=== What the exercise asks ===
Every line in the records below between the one holding "(pin passive line (at -8.89 -2.54" and the one holding "(pin passive line (at 10.16 -6.35", inclusive, is to be set down exactly; all other lines are to be left out.

---------- Entries supplied ----------

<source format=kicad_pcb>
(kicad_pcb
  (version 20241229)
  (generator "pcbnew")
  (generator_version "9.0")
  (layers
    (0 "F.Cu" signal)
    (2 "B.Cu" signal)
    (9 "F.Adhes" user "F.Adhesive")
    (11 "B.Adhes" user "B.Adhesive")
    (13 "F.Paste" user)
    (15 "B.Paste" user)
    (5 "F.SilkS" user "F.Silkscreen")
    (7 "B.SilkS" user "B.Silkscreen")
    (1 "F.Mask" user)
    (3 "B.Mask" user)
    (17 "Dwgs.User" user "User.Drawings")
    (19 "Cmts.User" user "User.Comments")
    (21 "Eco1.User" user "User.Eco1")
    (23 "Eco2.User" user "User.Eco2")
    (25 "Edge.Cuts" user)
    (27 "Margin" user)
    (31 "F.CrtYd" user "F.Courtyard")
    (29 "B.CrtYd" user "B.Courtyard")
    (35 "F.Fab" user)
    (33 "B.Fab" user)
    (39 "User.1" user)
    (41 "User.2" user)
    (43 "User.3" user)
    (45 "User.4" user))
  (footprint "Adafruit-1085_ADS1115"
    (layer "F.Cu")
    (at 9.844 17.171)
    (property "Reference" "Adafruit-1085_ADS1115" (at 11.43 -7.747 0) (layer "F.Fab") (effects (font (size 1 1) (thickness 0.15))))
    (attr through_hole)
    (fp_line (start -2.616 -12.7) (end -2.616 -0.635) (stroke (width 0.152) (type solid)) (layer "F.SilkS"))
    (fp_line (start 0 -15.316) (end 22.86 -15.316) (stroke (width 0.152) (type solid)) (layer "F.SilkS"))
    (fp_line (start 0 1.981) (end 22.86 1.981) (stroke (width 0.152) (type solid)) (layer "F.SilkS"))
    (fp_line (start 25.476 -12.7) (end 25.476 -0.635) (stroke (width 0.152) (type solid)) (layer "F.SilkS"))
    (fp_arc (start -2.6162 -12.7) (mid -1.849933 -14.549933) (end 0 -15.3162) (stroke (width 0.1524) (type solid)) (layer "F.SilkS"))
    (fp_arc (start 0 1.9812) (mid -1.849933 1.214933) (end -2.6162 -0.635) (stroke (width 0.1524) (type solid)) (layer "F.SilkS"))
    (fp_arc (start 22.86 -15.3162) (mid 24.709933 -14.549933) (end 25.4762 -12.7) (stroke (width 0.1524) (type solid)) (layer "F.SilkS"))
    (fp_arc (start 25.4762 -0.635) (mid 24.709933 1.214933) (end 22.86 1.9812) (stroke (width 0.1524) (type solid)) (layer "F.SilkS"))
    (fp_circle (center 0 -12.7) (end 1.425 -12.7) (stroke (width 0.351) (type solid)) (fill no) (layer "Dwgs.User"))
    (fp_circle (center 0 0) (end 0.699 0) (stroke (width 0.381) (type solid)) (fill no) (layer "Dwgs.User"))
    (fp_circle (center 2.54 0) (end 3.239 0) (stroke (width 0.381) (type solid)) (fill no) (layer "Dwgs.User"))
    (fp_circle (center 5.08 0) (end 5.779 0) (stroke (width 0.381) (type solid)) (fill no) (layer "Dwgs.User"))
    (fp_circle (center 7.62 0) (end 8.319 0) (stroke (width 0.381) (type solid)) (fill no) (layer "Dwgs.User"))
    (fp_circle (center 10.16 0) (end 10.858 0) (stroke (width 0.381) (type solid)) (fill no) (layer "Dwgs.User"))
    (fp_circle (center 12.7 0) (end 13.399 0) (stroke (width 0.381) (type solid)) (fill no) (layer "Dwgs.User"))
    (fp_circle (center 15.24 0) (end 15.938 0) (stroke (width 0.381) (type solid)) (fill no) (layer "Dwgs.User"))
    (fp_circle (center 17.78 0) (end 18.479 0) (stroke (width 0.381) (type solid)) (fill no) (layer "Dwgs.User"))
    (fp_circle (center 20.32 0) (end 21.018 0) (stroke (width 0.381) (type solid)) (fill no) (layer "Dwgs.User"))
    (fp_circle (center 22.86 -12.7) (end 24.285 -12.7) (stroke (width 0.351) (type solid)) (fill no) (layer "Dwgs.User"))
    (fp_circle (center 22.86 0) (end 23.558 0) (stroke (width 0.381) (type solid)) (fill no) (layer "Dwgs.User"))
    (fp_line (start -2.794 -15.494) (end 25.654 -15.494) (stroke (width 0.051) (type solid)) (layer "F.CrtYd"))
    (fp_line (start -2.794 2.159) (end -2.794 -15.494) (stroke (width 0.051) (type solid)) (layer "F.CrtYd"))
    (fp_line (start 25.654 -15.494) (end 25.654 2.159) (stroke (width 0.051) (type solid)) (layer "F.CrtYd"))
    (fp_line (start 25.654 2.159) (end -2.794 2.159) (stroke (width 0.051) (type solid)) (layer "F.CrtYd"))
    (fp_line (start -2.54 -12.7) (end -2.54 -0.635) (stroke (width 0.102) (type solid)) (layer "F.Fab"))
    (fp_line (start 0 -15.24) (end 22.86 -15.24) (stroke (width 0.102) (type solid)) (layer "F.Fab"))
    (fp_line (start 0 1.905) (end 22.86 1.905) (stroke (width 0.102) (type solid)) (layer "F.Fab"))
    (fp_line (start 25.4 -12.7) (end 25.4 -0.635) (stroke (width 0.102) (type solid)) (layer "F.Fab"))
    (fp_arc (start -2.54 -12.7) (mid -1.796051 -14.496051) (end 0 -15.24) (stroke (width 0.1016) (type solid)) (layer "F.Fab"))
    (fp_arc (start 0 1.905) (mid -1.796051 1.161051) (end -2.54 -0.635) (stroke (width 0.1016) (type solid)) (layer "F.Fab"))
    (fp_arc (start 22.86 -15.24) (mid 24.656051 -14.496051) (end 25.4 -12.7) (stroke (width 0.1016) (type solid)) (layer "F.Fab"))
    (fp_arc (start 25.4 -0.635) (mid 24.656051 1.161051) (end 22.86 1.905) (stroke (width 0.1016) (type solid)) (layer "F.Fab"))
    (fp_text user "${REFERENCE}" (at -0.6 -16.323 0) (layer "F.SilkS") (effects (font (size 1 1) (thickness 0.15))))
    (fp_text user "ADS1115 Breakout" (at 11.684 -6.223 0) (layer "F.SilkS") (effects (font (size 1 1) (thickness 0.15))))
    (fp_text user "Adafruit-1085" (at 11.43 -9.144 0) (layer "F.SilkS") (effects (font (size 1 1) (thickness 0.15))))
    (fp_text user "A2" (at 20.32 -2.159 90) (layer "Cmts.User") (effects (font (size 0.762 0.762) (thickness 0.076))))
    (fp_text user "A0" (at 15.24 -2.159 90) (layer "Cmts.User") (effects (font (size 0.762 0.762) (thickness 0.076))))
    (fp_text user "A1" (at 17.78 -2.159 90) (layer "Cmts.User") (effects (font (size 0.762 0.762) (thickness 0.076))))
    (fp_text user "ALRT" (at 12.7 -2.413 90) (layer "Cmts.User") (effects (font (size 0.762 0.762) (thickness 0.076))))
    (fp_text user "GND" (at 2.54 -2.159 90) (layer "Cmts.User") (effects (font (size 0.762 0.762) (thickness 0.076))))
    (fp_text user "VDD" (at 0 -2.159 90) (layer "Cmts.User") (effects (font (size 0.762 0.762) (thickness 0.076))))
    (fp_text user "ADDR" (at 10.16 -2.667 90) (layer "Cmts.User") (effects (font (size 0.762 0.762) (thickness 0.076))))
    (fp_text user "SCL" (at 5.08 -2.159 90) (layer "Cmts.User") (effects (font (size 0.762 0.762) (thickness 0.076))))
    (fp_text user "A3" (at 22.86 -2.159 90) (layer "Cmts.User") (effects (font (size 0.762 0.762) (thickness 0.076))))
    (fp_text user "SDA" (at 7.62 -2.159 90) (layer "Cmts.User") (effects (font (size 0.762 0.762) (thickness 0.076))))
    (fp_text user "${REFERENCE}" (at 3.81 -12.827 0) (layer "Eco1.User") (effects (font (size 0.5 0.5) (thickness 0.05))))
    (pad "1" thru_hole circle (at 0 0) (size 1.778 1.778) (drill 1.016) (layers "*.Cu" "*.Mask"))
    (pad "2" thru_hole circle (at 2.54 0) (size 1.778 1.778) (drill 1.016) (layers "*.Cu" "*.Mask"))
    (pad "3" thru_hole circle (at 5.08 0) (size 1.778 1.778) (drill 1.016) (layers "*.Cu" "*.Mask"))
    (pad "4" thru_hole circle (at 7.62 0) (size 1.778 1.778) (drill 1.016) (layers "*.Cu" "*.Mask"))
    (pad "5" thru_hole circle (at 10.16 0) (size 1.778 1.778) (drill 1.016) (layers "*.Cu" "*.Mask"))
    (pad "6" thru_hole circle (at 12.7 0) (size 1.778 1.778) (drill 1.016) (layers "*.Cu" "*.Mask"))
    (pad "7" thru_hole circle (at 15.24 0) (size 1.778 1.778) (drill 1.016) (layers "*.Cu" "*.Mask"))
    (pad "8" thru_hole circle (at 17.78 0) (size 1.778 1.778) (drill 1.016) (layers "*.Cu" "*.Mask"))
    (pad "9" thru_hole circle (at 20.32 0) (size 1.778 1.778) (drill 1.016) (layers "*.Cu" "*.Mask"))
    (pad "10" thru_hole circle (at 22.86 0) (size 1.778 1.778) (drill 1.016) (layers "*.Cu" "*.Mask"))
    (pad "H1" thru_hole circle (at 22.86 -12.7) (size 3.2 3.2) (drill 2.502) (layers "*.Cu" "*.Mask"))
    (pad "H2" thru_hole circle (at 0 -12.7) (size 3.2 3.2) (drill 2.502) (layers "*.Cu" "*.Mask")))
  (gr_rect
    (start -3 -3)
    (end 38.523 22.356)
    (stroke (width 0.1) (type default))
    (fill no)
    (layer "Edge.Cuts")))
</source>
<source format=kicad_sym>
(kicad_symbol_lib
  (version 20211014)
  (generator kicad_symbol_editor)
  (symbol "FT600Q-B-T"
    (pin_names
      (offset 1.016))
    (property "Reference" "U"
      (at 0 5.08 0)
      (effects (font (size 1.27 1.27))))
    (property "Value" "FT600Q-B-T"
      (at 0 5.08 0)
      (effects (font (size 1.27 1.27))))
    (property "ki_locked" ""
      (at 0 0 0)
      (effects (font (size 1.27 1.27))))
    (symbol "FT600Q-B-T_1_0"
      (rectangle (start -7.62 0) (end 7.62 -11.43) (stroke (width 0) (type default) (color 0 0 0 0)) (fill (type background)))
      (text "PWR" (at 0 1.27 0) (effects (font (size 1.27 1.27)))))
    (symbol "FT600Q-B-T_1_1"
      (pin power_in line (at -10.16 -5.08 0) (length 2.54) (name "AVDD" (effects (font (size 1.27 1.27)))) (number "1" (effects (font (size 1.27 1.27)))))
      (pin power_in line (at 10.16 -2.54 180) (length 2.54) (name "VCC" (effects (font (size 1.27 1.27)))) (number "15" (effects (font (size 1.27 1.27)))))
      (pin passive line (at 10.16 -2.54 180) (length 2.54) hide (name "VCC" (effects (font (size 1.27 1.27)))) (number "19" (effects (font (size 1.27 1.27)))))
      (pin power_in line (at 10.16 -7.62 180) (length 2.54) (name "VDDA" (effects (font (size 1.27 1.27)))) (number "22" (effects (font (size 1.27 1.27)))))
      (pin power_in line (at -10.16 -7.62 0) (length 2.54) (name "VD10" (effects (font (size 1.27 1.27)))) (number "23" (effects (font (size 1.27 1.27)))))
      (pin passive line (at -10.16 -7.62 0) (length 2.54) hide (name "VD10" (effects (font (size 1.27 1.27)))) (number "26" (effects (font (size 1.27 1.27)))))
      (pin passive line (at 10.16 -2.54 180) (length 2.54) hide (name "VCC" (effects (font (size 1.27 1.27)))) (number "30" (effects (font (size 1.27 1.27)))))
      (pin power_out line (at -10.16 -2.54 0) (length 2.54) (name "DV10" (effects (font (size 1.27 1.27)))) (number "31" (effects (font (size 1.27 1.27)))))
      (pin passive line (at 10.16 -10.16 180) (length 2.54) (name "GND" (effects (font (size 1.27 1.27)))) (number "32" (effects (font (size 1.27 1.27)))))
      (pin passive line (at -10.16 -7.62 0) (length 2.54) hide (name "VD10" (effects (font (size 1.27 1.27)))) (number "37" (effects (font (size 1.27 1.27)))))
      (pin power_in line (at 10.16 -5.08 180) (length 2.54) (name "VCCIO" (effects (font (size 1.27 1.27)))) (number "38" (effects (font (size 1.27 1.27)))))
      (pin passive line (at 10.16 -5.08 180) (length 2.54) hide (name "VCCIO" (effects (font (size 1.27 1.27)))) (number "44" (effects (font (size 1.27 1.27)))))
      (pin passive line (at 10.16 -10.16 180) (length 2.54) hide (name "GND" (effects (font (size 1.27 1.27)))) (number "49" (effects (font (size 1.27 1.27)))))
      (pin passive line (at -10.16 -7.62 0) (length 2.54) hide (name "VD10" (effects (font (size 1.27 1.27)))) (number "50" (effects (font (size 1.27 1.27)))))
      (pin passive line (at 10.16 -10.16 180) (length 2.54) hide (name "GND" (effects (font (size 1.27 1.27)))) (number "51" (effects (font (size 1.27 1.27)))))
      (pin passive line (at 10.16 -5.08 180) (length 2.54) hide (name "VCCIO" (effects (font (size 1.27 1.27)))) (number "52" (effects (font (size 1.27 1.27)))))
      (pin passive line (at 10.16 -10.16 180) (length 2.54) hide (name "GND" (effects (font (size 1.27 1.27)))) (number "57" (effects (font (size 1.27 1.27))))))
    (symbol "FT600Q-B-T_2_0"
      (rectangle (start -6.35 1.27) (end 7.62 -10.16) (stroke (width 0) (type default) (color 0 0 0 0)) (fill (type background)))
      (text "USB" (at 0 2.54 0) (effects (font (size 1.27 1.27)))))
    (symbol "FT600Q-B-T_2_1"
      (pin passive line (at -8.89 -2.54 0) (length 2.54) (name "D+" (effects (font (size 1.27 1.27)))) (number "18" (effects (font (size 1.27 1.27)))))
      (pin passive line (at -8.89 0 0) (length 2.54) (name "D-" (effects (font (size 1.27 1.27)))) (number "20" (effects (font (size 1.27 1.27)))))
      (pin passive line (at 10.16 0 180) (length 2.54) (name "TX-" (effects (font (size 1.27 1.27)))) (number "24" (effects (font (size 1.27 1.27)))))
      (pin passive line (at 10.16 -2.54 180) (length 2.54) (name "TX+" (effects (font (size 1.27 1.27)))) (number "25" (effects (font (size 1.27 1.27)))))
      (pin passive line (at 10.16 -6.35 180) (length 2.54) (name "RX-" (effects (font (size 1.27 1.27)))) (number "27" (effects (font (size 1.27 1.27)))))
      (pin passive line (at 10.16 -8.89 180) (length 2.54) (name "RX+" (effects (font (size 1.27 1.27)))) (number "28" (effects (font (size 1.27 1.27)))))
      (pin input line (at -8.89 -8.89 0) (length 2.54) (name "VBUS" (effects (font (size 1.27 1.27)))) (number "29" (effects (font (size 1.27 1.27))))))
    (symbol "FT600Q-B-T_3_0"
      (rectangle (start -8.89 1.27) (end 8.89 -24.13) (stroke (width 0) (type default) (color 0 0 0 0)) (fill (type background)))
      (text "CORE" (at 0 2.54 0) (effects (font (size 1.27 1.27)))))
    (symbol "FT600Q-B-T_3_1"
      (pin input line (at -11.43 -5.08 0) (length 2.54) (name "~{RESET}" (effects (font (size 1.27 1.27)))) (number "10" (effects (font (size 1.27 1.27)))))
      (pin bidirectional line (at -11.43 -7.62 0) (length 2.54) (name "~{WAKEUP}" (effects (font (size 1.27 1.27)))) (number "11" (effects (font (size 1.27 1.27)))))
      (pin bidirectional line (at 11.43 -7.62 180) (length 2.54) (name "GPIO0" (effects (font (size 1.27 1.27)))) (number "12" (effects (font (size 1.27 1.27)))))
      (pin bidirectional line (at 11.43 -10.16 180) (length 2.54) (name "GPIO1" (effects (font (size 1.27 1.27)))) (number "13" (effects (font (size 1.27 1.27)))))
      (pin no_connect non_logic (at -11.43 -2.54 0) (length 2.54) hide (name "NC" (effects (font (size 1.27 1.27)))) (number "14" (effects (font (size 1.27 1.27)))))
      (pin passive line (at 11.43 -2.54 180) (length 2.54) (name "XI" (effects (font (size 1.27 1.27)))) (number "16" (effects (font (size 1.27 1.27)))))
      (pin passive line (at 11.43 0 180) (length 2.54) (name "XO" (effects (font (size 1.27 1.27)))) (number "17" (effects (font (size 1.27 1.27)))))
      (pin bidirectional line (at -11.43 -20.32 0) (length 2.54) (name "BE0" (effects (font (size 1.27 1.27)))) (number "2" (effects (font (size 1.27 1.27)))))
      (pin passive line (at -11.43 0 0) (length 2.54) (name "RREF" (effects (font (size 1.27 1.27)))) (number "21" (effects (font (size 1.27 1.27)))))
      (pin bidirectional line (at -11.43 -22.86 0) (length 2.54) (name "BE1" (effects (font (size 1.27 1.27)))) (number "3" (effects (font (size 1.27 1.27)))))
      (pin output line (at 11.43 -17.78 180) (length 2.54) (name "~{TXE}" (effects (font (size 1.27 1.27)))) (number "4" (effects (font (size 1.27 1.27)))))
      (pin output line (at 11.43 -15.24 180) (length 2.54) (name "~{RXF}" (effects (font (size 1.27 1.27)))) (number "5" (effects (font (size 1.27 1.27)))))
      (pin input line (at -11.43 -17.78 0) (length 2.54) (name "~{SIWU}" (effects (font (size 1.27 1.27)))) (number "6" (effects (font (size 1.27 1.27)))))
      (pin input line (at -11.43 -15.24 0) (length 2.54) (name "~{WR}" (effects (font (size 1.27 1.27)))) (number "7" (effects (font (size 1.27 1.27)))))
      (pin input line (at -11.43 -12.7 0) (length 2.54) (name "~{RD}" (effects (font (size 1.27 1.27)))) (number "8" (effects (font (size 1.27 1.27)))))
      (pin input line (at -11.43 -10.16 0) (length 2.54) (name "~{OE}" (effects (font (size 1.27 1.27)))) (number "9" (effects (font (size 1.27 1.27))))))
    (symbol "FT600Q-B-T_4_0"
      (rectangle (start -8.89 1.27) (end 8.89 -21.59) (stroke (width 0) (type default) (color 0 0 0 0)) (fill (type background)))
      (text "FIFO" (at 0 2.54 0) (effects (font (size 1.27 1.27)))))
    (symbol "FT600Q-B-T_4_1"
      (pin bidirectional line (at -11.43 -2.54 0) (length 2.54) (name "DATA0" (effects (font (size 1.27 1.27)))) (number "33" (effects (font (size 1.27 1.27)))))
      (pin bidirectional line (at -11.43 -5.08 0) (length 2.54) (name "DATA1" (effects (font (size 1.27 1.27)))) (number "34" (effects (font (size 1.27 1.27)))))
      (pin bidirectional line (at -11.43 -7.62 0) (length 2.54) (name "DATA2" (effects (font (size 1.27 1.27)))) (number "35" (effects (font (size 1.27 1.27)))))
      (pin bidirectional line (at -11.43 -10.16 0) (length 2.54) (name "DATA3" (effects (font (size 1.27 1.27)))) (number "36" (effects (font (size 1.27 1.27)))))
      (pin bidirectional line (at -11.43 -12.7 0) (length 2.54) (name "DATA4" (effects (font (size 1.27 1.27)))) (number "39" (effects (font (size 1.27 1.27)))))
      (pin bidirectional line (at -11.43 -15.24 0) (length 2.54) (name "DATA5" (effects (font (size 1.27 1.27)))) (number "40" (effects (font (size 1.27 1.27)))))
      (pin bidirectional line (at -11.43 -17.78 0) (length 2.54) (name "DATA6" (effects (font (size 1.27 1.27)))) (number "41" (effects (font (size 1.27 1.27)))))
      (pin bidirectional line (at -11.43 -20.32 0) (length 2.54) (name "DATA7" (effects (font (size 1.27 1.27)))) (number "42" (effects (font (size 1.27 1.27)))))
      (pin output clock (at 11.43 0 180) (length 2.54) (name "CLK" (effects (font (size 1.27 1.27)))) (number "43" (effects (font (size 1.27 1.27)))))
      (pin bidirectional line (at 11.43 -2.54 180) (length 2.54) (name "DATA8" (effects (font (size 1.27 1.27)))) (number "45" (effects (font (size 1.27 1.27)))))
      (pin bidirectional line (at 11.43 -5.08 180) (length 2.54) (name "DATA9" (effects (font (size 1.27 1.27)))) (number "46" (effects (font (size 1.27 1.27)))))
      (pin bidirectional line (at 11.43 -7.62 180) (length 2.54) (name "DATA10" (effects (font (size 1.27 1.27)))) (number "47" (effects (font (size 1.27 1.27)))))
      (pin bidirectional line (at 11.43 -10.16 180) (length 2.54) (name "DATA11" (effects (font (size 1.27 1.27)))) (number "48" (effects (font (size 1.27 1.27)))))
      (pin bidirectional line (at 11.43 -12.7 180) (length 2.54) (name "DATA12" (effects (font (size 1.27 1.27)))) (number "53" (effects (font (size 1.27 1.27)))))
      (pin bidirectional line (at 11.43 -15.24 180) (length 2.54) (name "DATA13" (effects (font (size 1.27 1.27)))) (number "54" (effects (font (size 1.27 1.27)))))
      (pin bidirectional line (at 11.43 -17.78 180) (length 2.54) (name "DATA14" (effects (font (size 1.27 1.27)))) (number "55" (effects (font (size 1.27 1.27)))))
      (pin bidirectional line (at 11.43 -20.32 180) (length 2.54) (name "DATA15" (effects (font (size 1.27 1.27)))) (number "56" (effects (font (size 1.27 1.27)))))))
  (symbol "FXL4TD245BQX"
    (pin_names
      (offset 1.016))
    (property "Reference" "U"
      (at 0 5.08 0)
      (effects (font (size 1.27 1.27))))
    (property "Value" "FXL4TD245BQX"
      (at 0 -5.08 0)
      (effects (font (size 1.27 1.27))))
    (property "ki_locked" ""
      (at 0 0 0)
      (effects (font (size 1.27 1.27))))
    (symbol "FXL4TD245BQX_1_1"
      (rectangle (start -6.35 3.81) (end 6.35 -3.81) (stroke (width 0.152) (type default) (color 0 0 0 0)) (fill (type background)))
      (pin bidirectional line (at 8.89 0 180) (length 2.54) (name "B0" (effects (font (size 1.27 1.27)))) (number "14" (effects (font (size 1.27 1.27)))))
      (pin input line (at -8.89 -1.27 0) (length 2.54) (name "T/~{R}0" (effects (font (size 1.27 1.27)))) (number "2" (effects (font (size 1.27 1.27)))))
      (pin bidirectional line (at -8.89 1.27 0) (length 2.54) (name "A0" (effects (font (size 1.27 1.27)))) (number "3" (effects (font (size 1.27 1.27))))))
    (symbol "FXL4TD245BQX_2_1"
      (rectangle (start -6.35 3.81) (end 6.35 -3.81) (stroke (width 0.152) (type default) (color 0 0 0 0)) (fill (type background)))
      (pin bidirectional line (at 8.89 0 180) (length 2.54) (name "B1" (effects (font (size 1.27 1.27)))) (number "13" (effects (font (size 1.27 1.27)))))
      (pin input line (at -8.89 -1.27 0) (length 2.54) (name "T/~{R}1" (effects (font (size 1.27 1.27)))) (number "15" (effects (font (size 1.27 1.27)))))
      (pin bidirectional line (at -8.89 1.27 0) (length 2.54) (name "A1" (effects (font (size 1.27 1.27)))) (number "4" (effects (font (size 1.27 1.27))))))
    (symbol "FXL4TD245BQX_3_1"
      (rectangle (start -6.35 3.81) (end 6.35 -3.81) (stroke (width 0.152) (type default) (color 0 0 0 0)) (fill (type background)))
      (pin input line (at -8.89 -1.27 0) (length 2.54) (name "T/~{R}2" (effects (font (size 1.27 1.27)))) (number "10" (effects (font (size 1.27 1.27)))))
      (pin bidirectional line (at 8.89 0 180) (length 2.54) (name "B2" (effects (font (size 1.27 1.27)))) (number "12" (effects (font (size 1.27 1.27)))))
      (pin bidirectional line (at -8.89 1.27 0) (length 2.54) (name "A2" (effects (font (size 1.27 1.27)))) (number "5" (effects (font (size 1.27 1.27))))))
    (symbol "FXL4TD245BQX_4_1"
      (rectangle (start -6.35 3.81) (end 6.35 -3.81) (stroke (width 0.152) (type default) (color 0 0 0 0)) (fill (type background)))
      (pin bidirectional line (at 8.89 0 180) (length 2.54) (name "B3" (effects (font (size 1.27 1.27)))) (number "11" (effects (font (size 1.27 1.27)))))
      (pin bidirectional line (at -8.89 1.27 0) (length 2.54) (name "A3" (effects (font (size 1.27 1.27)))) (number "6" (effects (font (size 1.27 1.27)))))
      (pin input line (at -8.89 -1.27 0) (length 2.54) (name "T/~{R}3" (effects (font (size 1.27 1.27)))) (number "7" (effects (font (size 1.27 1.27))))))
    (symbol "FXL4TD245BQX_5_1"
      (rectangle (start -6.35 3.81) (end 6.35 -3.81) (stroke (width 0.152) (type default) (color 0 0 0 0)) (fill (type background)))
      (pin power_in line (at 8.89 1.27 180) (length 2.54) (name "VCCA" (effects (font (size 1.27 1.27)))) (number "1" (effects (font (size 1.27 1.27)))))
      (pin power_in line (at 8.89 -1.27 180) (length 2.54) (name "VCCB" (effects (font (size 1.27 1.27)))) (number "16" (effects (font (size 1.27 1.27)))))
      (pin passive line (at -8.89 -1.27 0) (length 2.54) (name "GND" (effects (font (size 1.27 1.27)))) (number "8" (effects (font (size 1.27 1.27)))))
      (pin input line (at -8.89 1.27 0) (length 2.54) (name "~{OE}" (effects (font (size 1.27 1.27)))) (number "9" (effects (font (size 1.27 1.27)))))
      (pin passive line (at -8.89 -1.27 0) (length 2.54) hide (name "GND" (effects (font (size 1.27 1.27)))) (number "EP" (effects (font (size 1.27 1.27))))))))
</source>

----------

=== Solution to the problem ===
      (pin passive line (at -8.89 -2.54 0) (length 2.54) (name "D+" (effects (font (size 1.27 1.27)))) (number "18" (effects (font (size 1.27 1.27)))))
      (pin passive line (at -8.89 0 0) (length 2.54) (name "D-" (effects (font (size 1.27 1.27)))) (number "20" (effects (font (size 1.27 1.27)))))
      (pin passive line (at 10.16 0 180) (length 2.54) (name "TX-" (effects (font (size 1.27 1.27)))) (number "24" (effects (font (size 1.27 1.27)))))
      (pin passive line (at 10.16 -2.54 180) (length 2.54) (name "TX+" (effects (font (size 1.27 1.27)))) (number "25" (effects (font (size 1.27 1.27)))))
      (pin passive line (at 10.16 -6.35 180) (length 2.54) (name "RX-" (effects (font (size 1.27 1.27)))) (number "27" (effects (font (size 1.27 1.27)))))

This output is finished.